Special Event

Trip into the past preserves long-ago life at Settlement

Visiting the Scott Plantation Settlement with its collection of historic rural buildings is like stepping back in time.
Visiting the Scott Plantation Settlement with its collection of historic rural buildings is like stepping back in time.

Stepping onto the grounds of the Scott Plantation Settlement is a bit like something out of a science fiction tale.

photo

Special to the Arkansas Democrat-Gazette/MARCIA SCHNEDLER

Visiting the Scott Plantation Settlement with its collection of historic rural buildings is like stepping back in time.

"It's like time travel," explains Scott Connections President Ed Williams. "When you walk into the park, there's almost nothing late 20th century. It's like walking into the 1950s and earlier. There's very few things that are modern by our standards at all."

Scott Plantation Settlement

Alexander and Walkers Corner roads, Scott

10 a.m.-3 p.m. Fridays and Saturdays through Nov. 18

Admission: $3; children 6 and under free

(501) 351-5737

scottconnections.org

This is the annual opening weekend for the settlement, which is open to the public 10 a.m.-3 p.m. Fridays and Saturdays through Nov. 18 and which gives people a taste of old rural life just a short distance from the state's largest city.

The settlement sits at Ashley's Bayou in Scott, site of a Civil War skirmish and part of the Illallee plantation. Today, it's an outdoor farm museum and the home of about 24 structures from farms and plantations around the Scott area, dating from the 1830s to the early 1900s.

"Most of the buildings represent the mundane everyday life of the farmer and sharecropper," Williams says.

That includes small farmhouses, smokehouse, schoolhouse, blacksmith shop and even an old outhouse.
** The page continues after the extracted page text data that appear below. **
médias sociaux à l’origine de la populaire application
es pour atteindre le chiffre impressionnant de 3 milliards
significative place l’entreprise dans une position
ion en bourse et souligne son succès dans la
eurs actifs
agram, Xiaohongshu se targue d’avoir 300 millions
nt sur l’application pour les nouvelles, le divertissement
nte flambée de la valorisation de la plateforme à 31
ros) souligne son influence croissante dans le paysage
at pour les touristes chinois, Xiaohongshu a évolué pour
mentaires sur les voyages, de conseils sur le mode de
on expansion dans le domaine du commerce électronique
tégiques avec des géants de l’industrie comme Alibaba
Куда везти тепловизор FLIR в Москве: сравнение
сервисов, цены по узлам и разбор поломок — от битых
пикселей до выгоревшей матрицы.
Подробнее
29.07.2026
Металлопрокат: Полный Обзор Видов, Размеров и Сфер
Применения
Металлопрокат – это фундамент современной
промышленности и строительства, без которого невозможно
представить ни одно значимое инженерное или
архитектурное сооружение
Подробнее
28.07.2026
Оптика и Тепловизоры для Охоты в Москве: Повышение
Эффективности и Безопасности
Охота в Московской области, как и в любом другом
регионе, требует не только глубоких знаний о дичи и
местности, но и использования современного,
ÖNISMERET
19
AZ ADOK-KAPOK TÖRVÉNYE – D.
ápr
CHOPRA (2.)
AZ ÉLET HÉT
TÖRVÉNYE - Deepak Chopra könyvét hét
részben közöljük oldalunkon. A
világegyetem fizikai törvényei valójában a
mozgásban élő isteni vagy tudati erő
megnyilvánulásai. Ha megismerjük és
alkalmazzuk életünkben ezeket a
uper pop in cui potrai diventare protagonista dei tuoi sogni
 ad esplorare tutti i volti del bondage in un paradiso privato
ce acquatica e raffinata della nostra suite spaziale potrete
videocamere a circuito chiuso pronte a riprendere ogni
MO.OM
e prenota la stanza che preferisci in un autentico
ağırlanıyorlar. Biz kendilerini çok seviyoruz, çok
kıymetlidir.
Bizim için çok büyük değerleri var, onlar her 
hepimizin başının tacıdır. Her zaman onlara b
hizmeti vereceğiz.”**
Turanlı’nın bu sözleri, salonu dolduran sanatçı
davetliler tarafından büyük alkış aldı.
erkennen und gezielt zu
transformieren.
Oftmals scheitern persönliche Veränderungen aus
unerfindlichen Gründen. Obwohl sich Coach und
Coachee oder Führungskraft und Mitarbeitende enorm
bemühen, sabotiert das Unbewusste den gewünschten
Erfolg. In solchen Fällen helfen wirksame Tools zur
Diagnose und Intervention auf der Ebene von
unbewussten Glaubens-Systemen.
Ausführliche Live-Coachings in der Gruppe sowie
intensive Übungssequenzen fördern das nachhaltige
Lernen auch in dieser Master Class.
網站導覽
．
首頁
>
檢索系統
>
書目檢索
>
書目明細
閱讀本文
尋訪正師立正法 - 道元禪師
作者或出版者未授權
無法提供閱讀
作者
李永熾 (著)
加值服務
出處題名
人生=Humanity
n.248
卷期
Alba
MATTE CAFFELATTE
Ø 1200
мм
They also have the old Scott train depot and a plantation owner's house.

All the buildings have been restored and while a few are used for storage, Williams says: "Almost all the houses have been fleshed out with furniture and the accoutrements of everyday life."

They're decorated carefully with the furniture, appliances and tools used by rural Arkansans decades ago.

The purpose, Williams explains, is to preserve and show what life was like for regular people.

"A lot of museums focus on something that happened on a specific site or focus on someone really important. This museum is a way to preserve the buildings from that time period and the everyday life of that time period."

There isn't a big celebration and will be no special activities for the first weekend. Those will come later in the year with the Scott Connections Rendezvous featuring crafts, activities and re-enactment camps April 29, the annual Spring Dinner in May and the High Cotton on the Bayou Festival in October.

Returning visitors will notice a few changes, though. Three "new" buildings have been added. There's a log house that dates to the late 1860s or 1870s and they've built a new pole barn to protect a replica 19th-century keelboat.

There's now an old country church, complete with pulpit, pews and historic stained glass.

They've also added more interior details to the Japanese-American house. At the end of World War II, Virginia Alexander, who owned the land the settlement sits on, recruited several Japanese-American families from the Rohwer internment camp to work for her in Scott. One house at the settlement housed one of the families and they've been replicating the house's postwar interior with help from one of the family's descendents.

The settlement is open for self-guided tours, but there are always two docents on site who can give more detailed, guided tours on the buildings and their contents.

And Williams recommends more than one visit.

"It is difficult to tour all the buildings at a time and do it justice, to really get the feel for what everything was like."